Ask friends, family, and coworkers you trust for recommendations and talk with several agents. Go to open houses – you may meet an agent you like. You’ll be spending a lot of time with your agent for months, so choose someone you’ll enjoy working with!
17. Utilize Open Houses and Virtual Tours
Touring houses for sale can help first-time buyers figure out what they want in a home. Many homes for sale now post 3-D or video tours online. These make it easy to tour virtually and see the flow from one room to another. If you’re comfortable touring in person, that’s really the way to go. You’ll get a better feel for how you would live in a space when you’re standing there. Go to open houses with your agent when possible – they’ll show you what to look for and what to ignore (that wallpaper!).
If you go alone, here’s some advice: on-site agents work for the seller. Don’t give away personal information or your feelings about the house; the info could be used against you in a sales negotiation.

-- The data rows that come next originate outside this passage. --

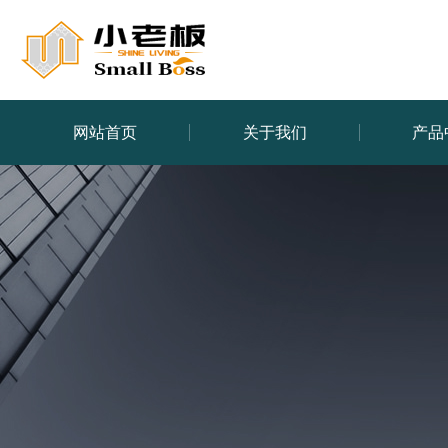
网站首页
关于我们
产品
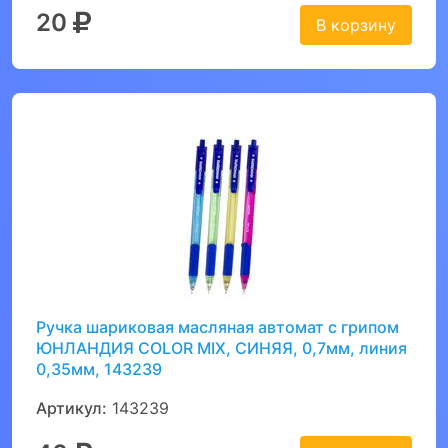
20
В корзину
Ручка шариковая масляная автомат с грипом
ЮНЛАНДИЯ COLOR MIX, СИНЯЯ, 0,7мм, линия
0,35мм, 143239
Артикул:
143239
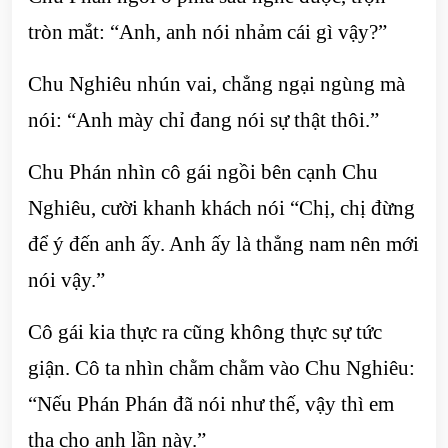
tròn mắt: “Anh, anh nói nhảm cái gì vậy?”
Chu Nghiêu nhún vai, chẳng ngại ngùng mà
nói: “Anh mày chỉ đang nói sự thật thôi.”
Chu Phán nhìn cô gái ngồi bên cạnh Chu
Nghiêu, cười khanh khách nói “Chị, chị đừng
để ý đến anh ấy. Anh ấy là thẳng nam nên mới
nói vậy.”
Cô gái kia thực ra cũng không thực sự tức
giận. Cô ta nhìn chằm chằm vào Chu Nghiêu:
“Nếu Phán Phán đã nói như thế, vậy thì em
tha cho anh lần này.”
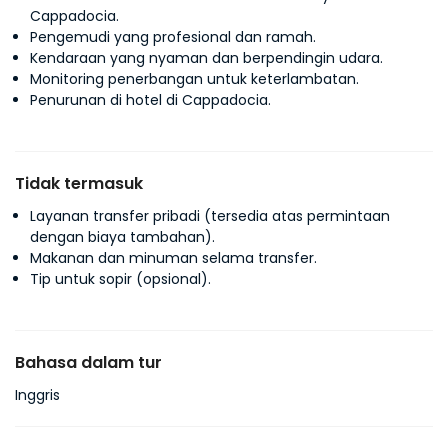
Cappadocia.
Pengemudi yang profesional dan ramah.
Kendaraan yang nyaman dan berpendingin udara.
Monitoring penerbangan untuk keterlambatan.
Penurunan di hotel di Cappadocia.
Tidak termasuk
Layanan transfer pribadi (tersedia atas permintaan
dengan biaya tambahan).
Makanan dan minuman selama transfer.
Tip untuk sopir (opsional).
Bahasa dalam tur
Inggris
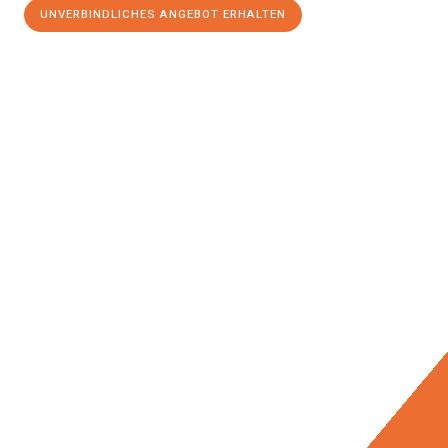
UNVERBINDLICHES ANGEBOT ERHALTEN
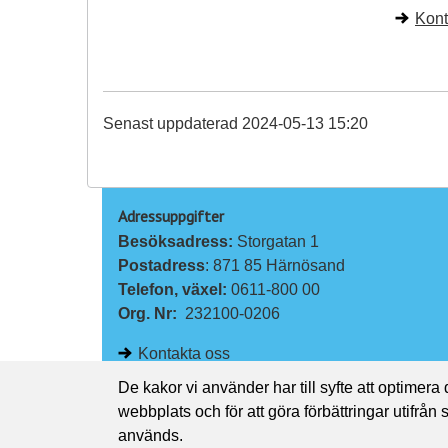
Kont
Senast uppdaterad 2024-05-13 15:20
Adressuppgifter
Besöksadress: 
Storgatan 1
Postadress
: 871 85 Härnösand
Telefon, växel: 
0611-800 00
Org. Nr:
232100-0206
Kontakta oss
De kakor vi använder har till syfte att optimera
webbplats och för att göra förbättringar utifrån
används.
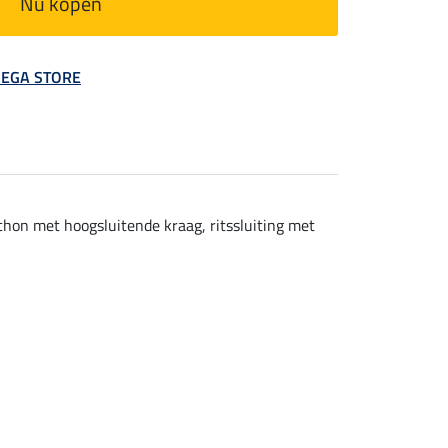
Nu kopen
 MEGA STORE
hon met hoogsluitende kraag, ritssluiting met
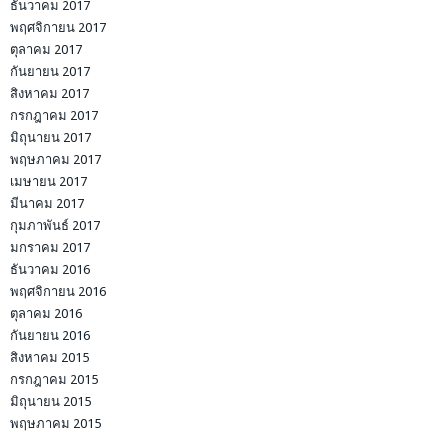
ธันวาคม 2017
พฤศจิกายน 2017
ตุลาคม 2017
กันยายน 2017
สิงหาคม 2017
กรกฎาคม 2017
มิถุนายน 2017
พฤษภาคม 2017
เมษายน 2017
มีนาคม 2017
กุมภาพันธ์ 2017
มกราคม 2017
ธันวาคม 2016
พฤศจิกายน 2016
ตุลาคม 2016
กันยายน 2016
สิงหาคม 2015
กรกฎาคม 2015
มิถุนายน 2015
พฤษภาคม 2015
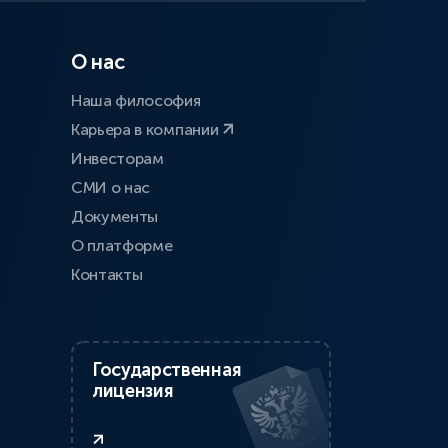
О нас
Наша философия
Карьера в компании
Инвесторам
СМИ о нас
Документы
О платформе
Контакты
Государственная
лицензия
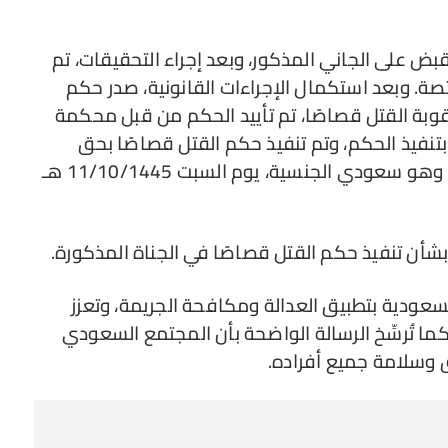
بض على الجاني المذكور، وبعد إجراء التحقيقات، تم
تصة. وبعد استكمال الإجراءات القانونية، صدر حكم
قوبة القتل قصاصًا، تم تأييد الحكم من قبل محكمة
تنفيذ الحكم، وتم تنفيذ حكم القتل قصاصًا بحق
المدعو/ عبد الله بن مقبل بن عوض الصيعري، وهو سعودي الجنسية، يوم السبت 11/10/1445 هـ
 بشأن تنفيذ حكم القتل قصاصًا في الجناة المذكورة.
سعودية بتطبيق العدالة ومكافحة الجريمة، وتعزز
ما تُرسِّخ الرسالة الواضحة بأن المجتمع السعودي
وسلامة جميع أفراده.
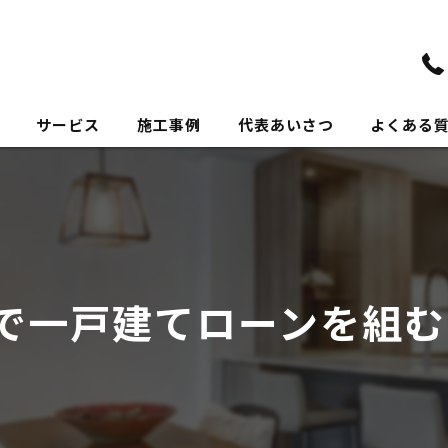
サービス
施工事例
代表あいさつ
よくある
で一戸建てローンを組む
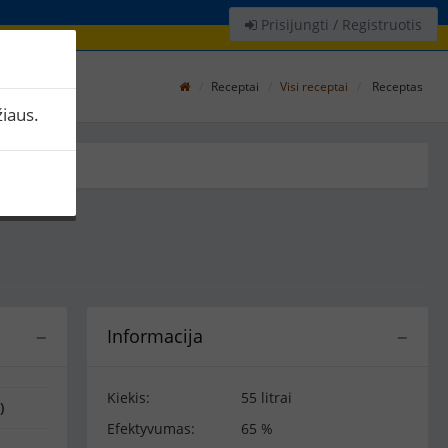
Prisijungti / Registruotis
Receptai
Visi receptai
Receptas
iaus.
Informacija
−
−
Kiekis:
55 litrai
)
Efektyvumas:
65 %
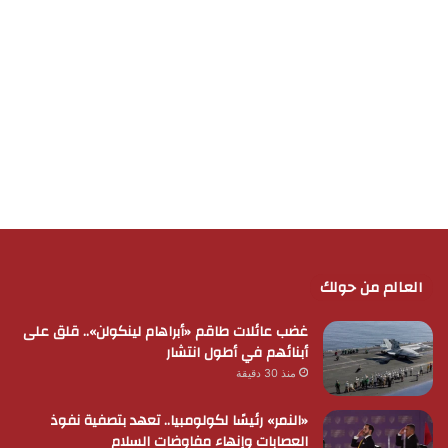
العالم من حولك
غضب عائلات طاقم «أبراهام لينكولن».. قلق على
أبنائهم في أطول انتشار
منذ 30 دقيقة
«النمر» رئيسًا لكولومبيا.. تعهد بتصفية نفوذ
العصابات وإنهاء مفاوضات السلام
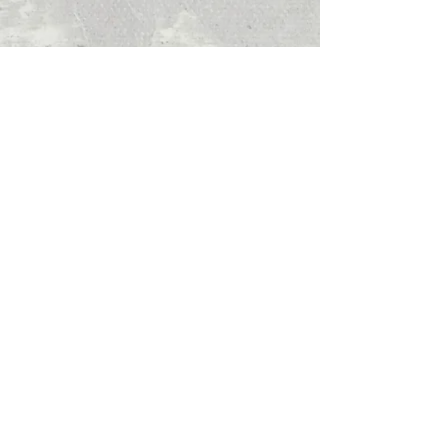
Newsletter
Email-Adresse hier eingeben, um
den Newsletter zu abonnieren:
Anmelden
Seminare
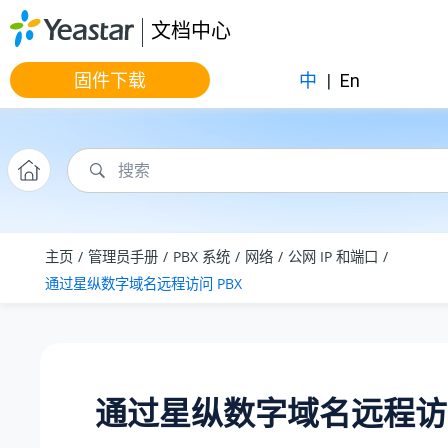
跳转到主要内容
文档中心
固件下载
中
|
En
主页
管理员手册
PBX 系统
网络
公网 IP 和端口
通过
星纵数字
域名远程访问 PBX
通过
星纵数字
域名远程访问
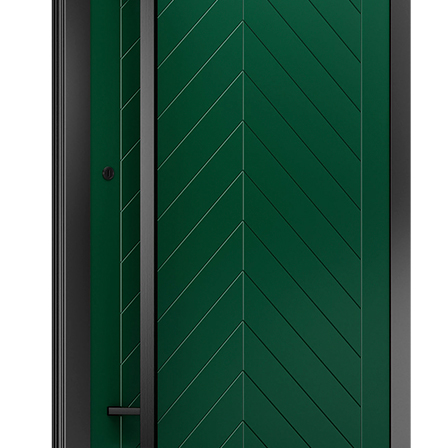
-
Polski
lider
na
rynku
wypełnień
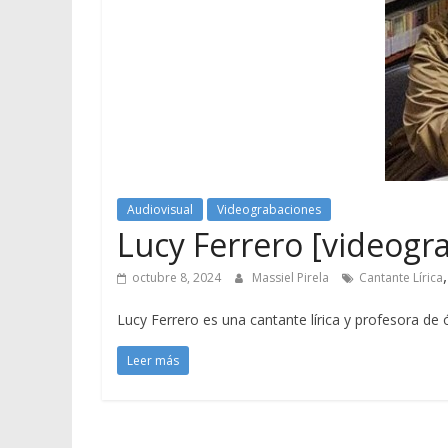
Audiovisual
Videograbaciones
Lucy Ferrero [videogra
octubre 8, 2024
Massiel Pirela
Cantante Lírica
Lucy Ferrero es una cantante lírica y profesora de
Leer más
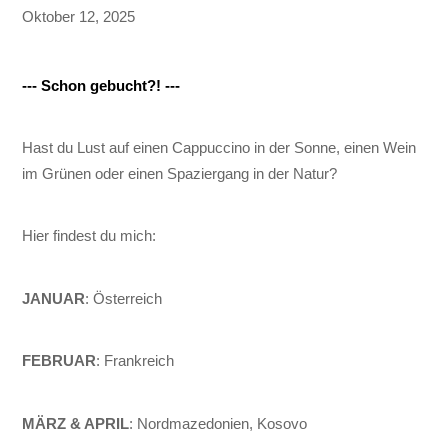
Oktober 12, 2025
--- Schon gebucht?! ---
Hast du Lust auf einen Cappuccino in der Sonne, einen Wein
im Grünen oder einen Spaziergang in der Natur?
Hier findest du mich:
JANUAR
: Österreich
FEBRUAR
: Frankreich
MÄRZ & APRIL
: Nordmazedonien, Kosovo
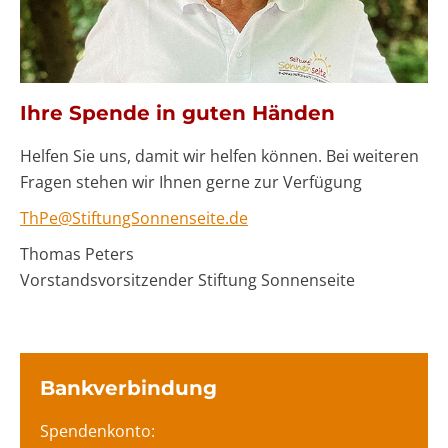
Ihre Spende in guten Händen
Helfen Sie uns, damit wir helfen können. Bei weiteren
Fragen stehen wir Ihnen gerne zur Verfügung
ThPe@StiftungSonnenseite.de
Thomas Peters
Vorstandsvorsitzender Stiftung Sonnenseite
Bankverbindung
Spendenkonto:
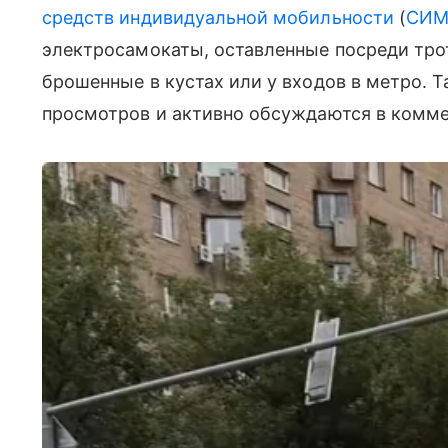
средств индивидуальной мобильности
(
СИ
электросамокаты, оставленные посреди тро
брошенные в кустах или у входов в метро. 
просмотров и активно обсуждаются в комме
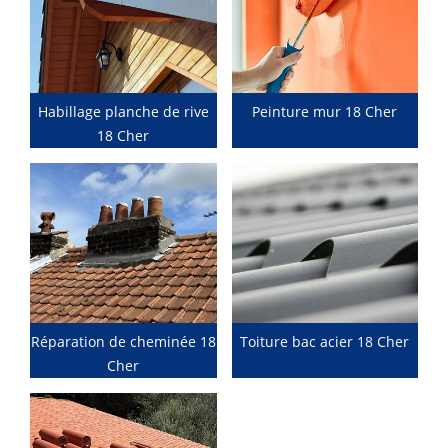
Habillage planche de rive
Peinture mur 18 Cher
18 Cher
Réparation de cheminée 18
Toiture bac acier 18 Cher
Cher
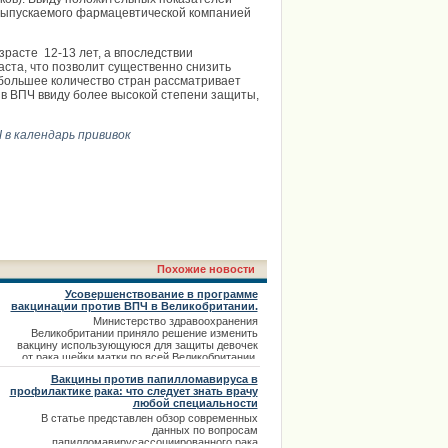
выпускаемого фармацевтической компанией
расте 12-13 лет, а впоследствии
аста, что позволит существенно снизить
большее количество стран рассматривает
в ВПЧ ввиду более высокой степени защиты,
в календарь прививок
Похожие новости
Усовершенствование в программе
вакцинации против ВПЧ в Великобритании.
Министерство здравоохранения
Великобритании приняло решение изменить
вакцину использующуюся для защиты девочек
от рака шейки матки по всей Великобритании.
Вакцины против папилломавируса в
профилактике рака: что следует знать врачу
любой специальности
В статье представлен обзор современных
данных по вопросам
папилломавирусассоциированного рака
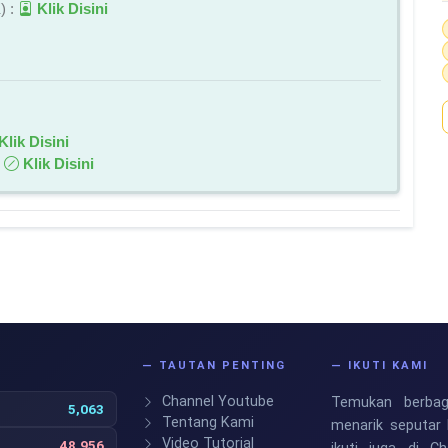
) :
Klik Disini
Klik Disini
:
Klik Disini
S
— TAUTAN PENTING
— IKUTI KAMI
Channel Youtube
Temukan berbaga
5,063
Tentang Kami
menarik seputar 
Video Tutorial
48,956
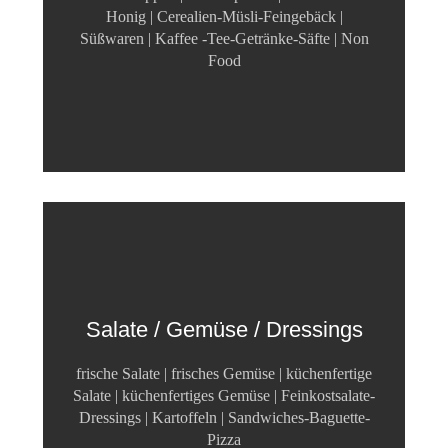
Honig | Cerealien-Müsli-Feingebäck |
Süßwaren | Kaffee -Tee-Getränke-Säfte | Non
Food
Salate / Gemüse / Dressings
frische Salate | frisches Gemüse | küchenfertige
Salate | küchenfertiges Gemüse | Feinkostsalate-
Dressings | Kartoffeln | Sandwiches-Baguette-
Pizza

18. Don’t Be Afraid to Negotiate with the Seller
When you know what price home you can afford and what you need in a home to be happy, then it’s worth negotiating to get it. How you approach negotiations, though, depends on the starting sales price and the current housing market. For instance, in a hot market with low inventory and multiple offers per property, a low-ball offer isn’t going to get you a home. In general, it’s best to work through your agent – they have the experience to help you prepare a strong offer to buy, and to negotiate strategically on your behalf.
19. Try Not to Get Emotionally Attached to a Home
The reality of home buying is that you may not get the first home you want. In a competitive market, there can be multiple offers for each home – and only one buyer will get it. Sometimes sellers change their minds and take their homes off the market. Sometimes an inspection of the property shows too many expensive problems for buyers to overcome. And sometimes a dream home can be out of your price range.
Just keep looking! You’ll always find a home you like and once you make it yours, you’ll fall in love with it.
20. Save Physical Copies of Your Home Buyer Paperwork
If you think that was a lot paperwork you gathered to get a mortgage, wait until you see the enormous pile of documents to review and sign at closing! You’ll want to keep a physical file of all fully executed documents for reference, with signatures of all parties. For instance, legal questions could come up about your loan, or you may have to file a claim against the seller. When you eventually sell that home, the information will come in handy for tax purposes.
21. Make Sure You Budget for Home Maintenance
During the home inspection before you buy, you’ll get an idea of when you might have to replace the big mechanicals such as an HVAC or plumbing. Your seller may even offer an insurance policy to cover those costs within a one to three-year period as part of the sale. Beyond that, a general rule of thumb for a home maintenance budget is 1% of the purchase price, per year, for a newer well-built home. Older homes usually need more than that just for basic upkeep.
As a new homeowner, keeping your most valuable possession in good shape will be a priority.